I contratti di Jersey non sono soggetti a un dovere generale di buona fede e il semplice silenzio, senza altro, non può equivalere a una falsa dichiarazione.
La Royal Court ha condotto un’analisi approfondita dei commentatori di diritto consuetudinario, tra cui Pothier, la più importante guida al diritto contrattuale di Jersey. La Royal Court ha concluso che non esiste un’autorità definitiva a sostegno dell’esistenza di una clausola implicita di buona fede come materia del diritto consuetudinario di Jersey.

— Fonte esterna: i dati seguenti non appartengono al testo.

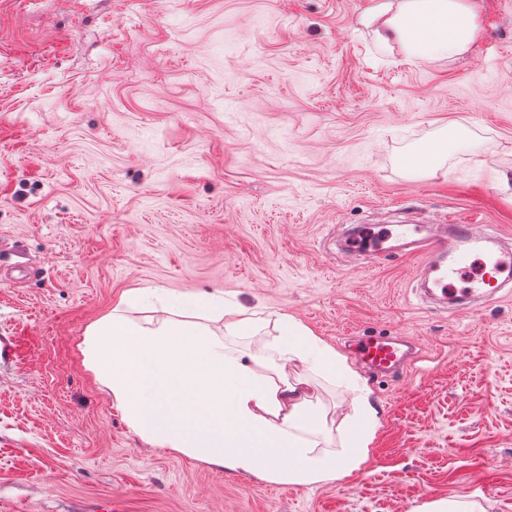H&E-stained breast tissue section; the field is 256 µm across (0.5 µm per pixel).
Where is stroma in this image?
<instances>
[{
  "label": "stroma",
  "mask_w": 512,
  "mask_h": 512,
  "mask_svg": "<svg viewBox=\"0 0 512 512\" xmlns=\"http://www.w3.org/2000/svg\"><path fill=\"white\" fill-rule=\"evenodd\" d=\"M478 4L469 53L415 64L376 51L369 0H0V512H512V289L443 313L422 258L341 247L418 204L512 245V0ZM448 126L464 150L409 170ZM135 289L422 356L353 362L379 418L361 470L270 484L149 447L84 368L85 329ZM354 350L359 360L381 376L392 368L406 369L416 357V343L411 336H363ZM480 504L475 501L467 500H448L440 499L421 508L416 509L418 512H483Z\"/></svg>",
  "instance_id": "1"
}]
</instances>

Tuttavia, la Royal Court era disposta a riconoscere l’esistenza di un termine implicito di buona fede nei “contratti relazionali”. Si tratta di contratti a lungo termine in cui la collaborazione è centrale e c’è un’aspettativa di fiducia e lealtà reciproca. la Corte ha riconosciuto che una clausola specifica ed espressa in un contratto relazionale può escludere il dovere di buona fede.
Pertanto, se le parti agiscono onestamente, sono libere di perseguire i propri interessi commerciali e non devono subordinarli a favore della controparte. Inoltre, la buona fede non può imporre l’obbligo di rinegoziare una clausola fondamentale del contratto o di rinunciare a un diritto legale conferito dal contratto.
Inoltre, quanto al silenzio, la legge di Jersey stabilisce che una affermazione seguita da silenzio puo’ costituire falsa rappresentazione ma non e’ ancora stato chiarito se invece il semplice silenzio puo’ costituire falsa rappresentazione dei fatti. Il silenzio “fraudolento” non e’ un principo radicato nel diritto di Jersey applicabile ai contratti. Cosi’ come per il principio di buona fede, la Royal Court ha ancora una volta deciso di dare la precedenza alla liberta’ contrattuale. Sarebbe infatti poco appropriato e opportuno rendere passibile di azioni giudiziali il silenzio di una parte, quando al giorno d’oggi le parti possono fare domande e richiedere garanzie, se intendono tutelarsi.